21. 在B的指示下,DAVIS於2017年3月13日前後向A轉發了一份A律師事務所與外籍人士A之間的《訴訟服務保證金及費用協議》。 《訴訟服務保證金及費用協議》規定: 外籍人士A將預先支付800萬美元預付款,如“事情” 得以在180天內成功解決,則再行支付7500萬美元成功費;如“事情”得以在365天內成功解決,則將再行支付5000萬美元。協議草案包括附件A,說明所謂“事情”指的是1MDB沒收訴訟程序。實際上,A、B、律師事務所A、DAVIS和C未向外籍人士A提供任何訴訟服務或法律建議。 《訴訟服務保證金及費用協議》的真正目的是為了確保B代表外籍人士A基於B的政治關係向美國政府和司法部進行遊說的服務。

22. 2017年3月13日左右,B與A和DAVIS會面,討論外籍人士A及其法律問題。會上,A向B了他與外籍人士A的關係,並詢問B是否可以幫助處理涉及外籍人士A的民事沒收案件。 A說,他將與外籍人士A談談B幫助處理民事沒收案件的可能性。同一天,B給DAVIS發了部分短信,”我對我們的商業前景感到興奮”。

23. 2017年3月15日左右,關於外籍人士A,B給DAVIS發短信說:”關於A那邊有什麼新情況嗎?” 當天,DAVIS回复:”A明天和“中間促進人” 當面開會,他們希望在接下來的幾週內出行。
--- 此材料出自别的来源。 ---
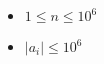 \begin{itemize}
\tightlist
\item $1\leq n \leq 10^6$
\item $|a_i| \leq 10^6$
\end{itemize}
\newpage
”

24. 在2017年3月22日左右,DAVIS給B及其助理髮郵件,說要在B、A和DAVIS之間再安排一次會面。

25. 在所有相關時間,DAVIS、A和B都知道FARA及其對外國委託人未註冊代理的禁令。

26. 儘管他們知道作為外國委託人的代理人需要註冊,但DAVIS、A或B在任何時候都沒有就其作為外籍人士A的代理人的工作向司法部FARA單位註冊。

2. A、B和DAVIS在曼谷與外籍人士A見面

27. 2017年4月左右,A要求B前往泰國曼谷與外籍人士A見面,B表示只有給他100萬美元的報酬才會去,並且希望A用”未被污染”的資金支付他。

28. 2017年4月28日左右,B發短信告知DAVIS:”我希望資金去律師事務所A。”同日,DAVIS回复:”OK”。

29. 2017年4月29日左右,B和DAVIS就即將與外籍人士A和A見面的問題交換了短信,其中B在提到外籍人士A時問道:”委託人是否希望我們在任何一個地點的某家酒店?” “DAVIS回答說:”你可以談的時候給我打電話。 ”

30. 2017年4月30日左右,DAVIS就前往曼谷的航班行程給B的助理髮了電子郵件。在電子郵件中,DAVIS部分地寫道:”如果你有問題,請給我打電話–這是2張單程票–因為我們需要從不同的國家出發。我們現在不需要擔心酒店問題。 ”

31. 大約在2017年5月1日,DAVIS通過電子郵件向B及其助理髮送了曼谷香格里拉酒店的鏈接。同一天,DAVIS給A發了電子郵件,告訴他在香格里拉酒店訂一個房間,並將確認書發給她。 A回复說:”外籍人士A正在預訂我們的酒店。”之後又說:”也把B的電匯信息發給我。” DAVIS的回复提供了以律師事務所A名義開設的賬戶的電匯信息。同一天,在回答B的助理關於是否應該取消B的酒店房間預訂的問題時,DAVIS給B的助理髮了郵件,”是的,所有的房間都已經讓A預訂了”。

32. 在2007年5月2號左右,Davis電信了B,並表示,“因為你的飛機落地早,我和A會去跟你見面謝謝,旅途愉快-這將是一個令人激動和富有成果的探險!”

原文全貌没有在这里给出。